La sparizione – o la fuga? – è una scatola cinese, un mistero che ne contiene un altro e un altro ancora: un segreto contenuto tra le pagine dei libri di una biblioteca, il carteggio amoroso di un’altra donna scomparsa tempo prima, la “laguna rotonda” (che dà il nome alla zona) che nel suo movimento circolare occulta verità ingombranti, fiori inspiegabilmente troppo gialli, un evento soprannaturale che sconvolge la comunità.

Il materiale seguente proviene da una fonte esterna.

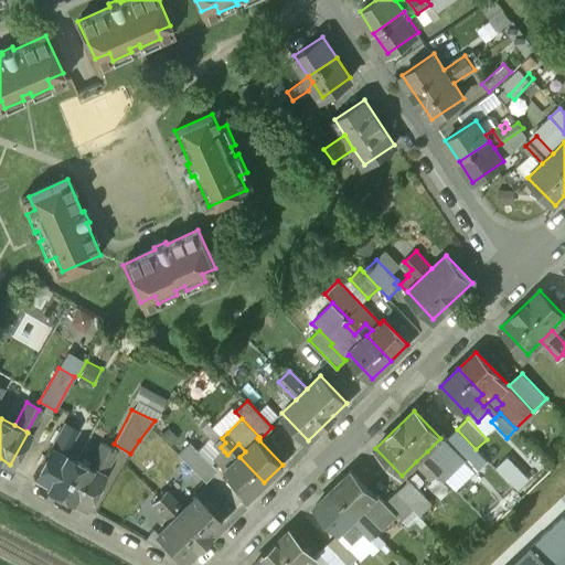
[(64,423),(51,446),(65,452),(77,429),(64,423)]
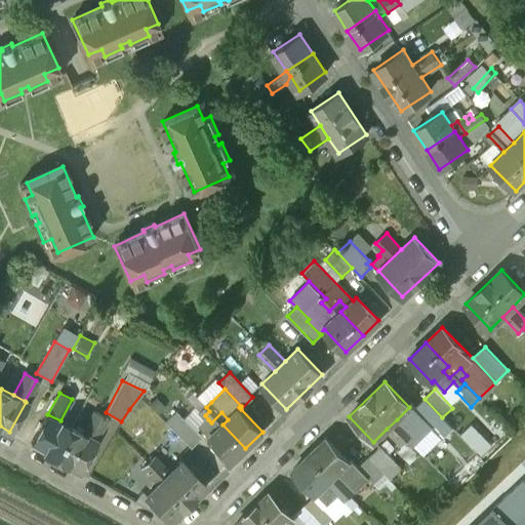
[(201,401),(195,396),(191,401),(205,415),(209,411),(206,407),(201,401)]
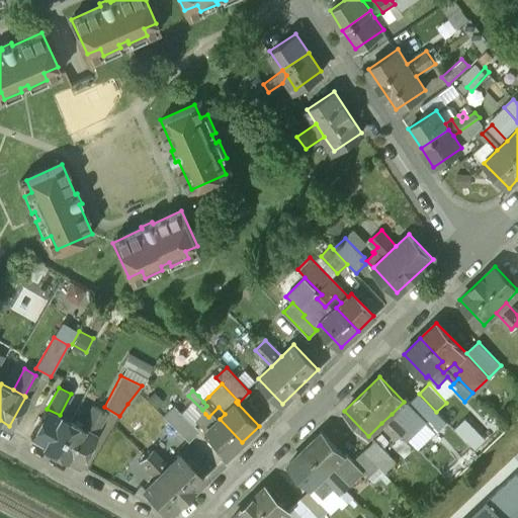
[(208,397),(203,392),(198,396),(203,402),(208,397)]
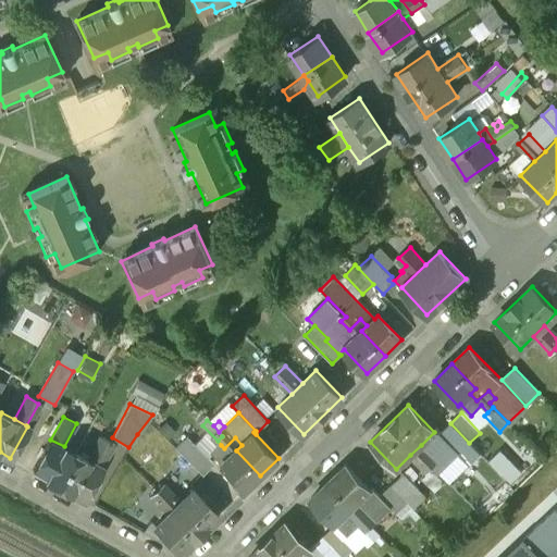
[(469,443),(450,423),(440,433),(459,454),(470,444),(469,443)]
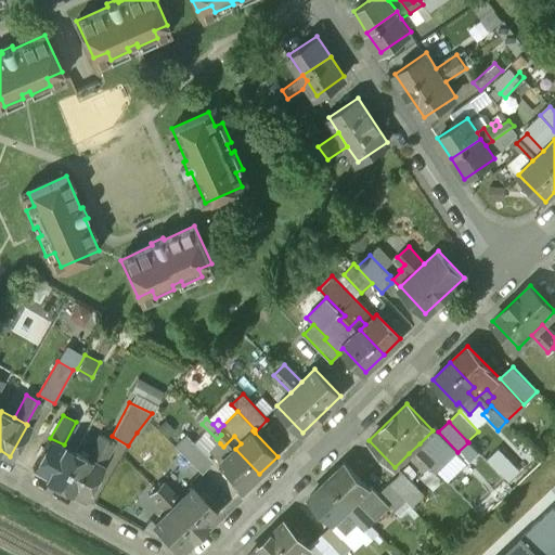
[(88,459),(76,451),(57,483),(71,491),(72,490),(85,498),(102,466),(101,465),(113,442),(100,436),(88,459)]
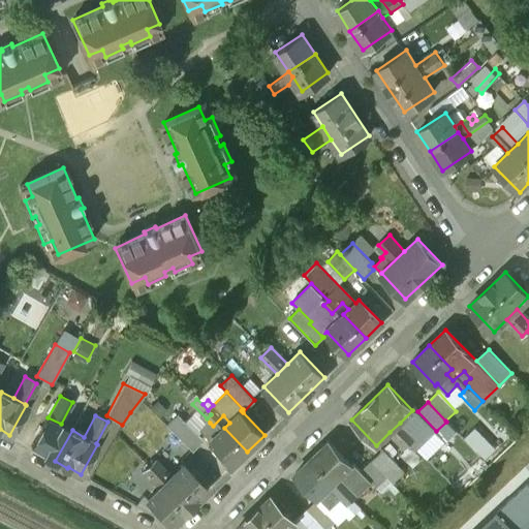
[(200,441),(177,415),(166,426),(191,450),(200,441)]
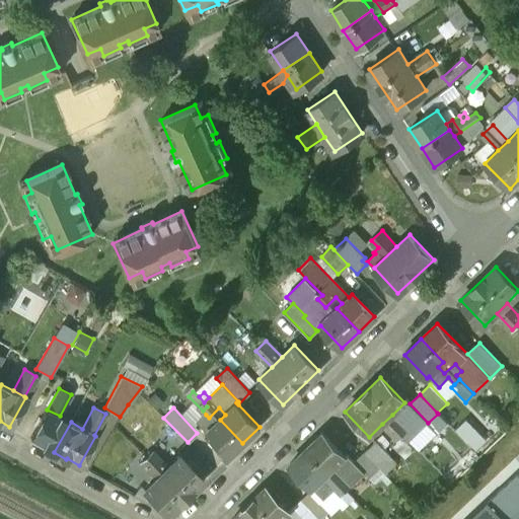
[(219,408),(209,418),(215,424),(220,420),(225,415),(219,408)]
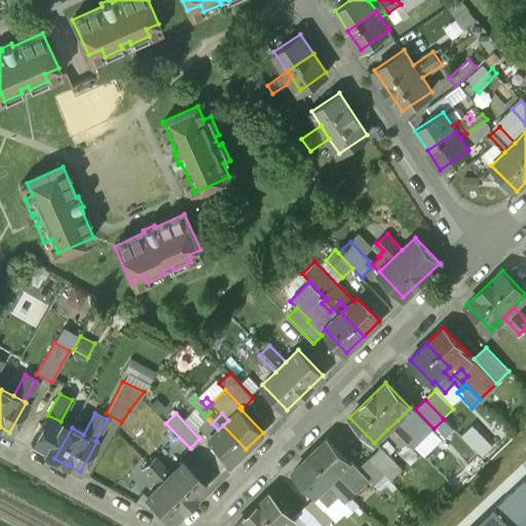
[(46,414),(30,444),(43,451),(42,451),(54,458),(72,427),(61,421),(47,415),(46,414)]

Un labirinto in cui a tenere il filo – allungandolo e un attimo dopo tirandolo indietro per illudere che l’uscita sia vicina – è proprio Laura, imprendibile nel suo essere evanescente e carnale, figura dell’amore e sua patologia, che sfugge allo sguardo maschile e al suo desiderio di comprensione.
Alla quarta regia in un decennio, Citarella continua il discorso de La Flor di Mariano Llinás, il fluviale (quasi 14 ore) capolavoro da lei prodotto insieme al regista: anche Trenque Lauquen è un testo espanso nei temi e articolato negli spazi, formalmente audace e sfidante nei confronti del pubblico, sperimentale nel pensiero ma perfino classico nei fatti. Denso fino alla vertigine, magmatico per vocazione più che per bulimia, colloca il privato nel collettivo, scopre l’onirico nel quotidiano, incontra il fantasmatico tra le pareti domestiche, esplora il paesaggio per entrare nelle viscere dei suoi abitanti.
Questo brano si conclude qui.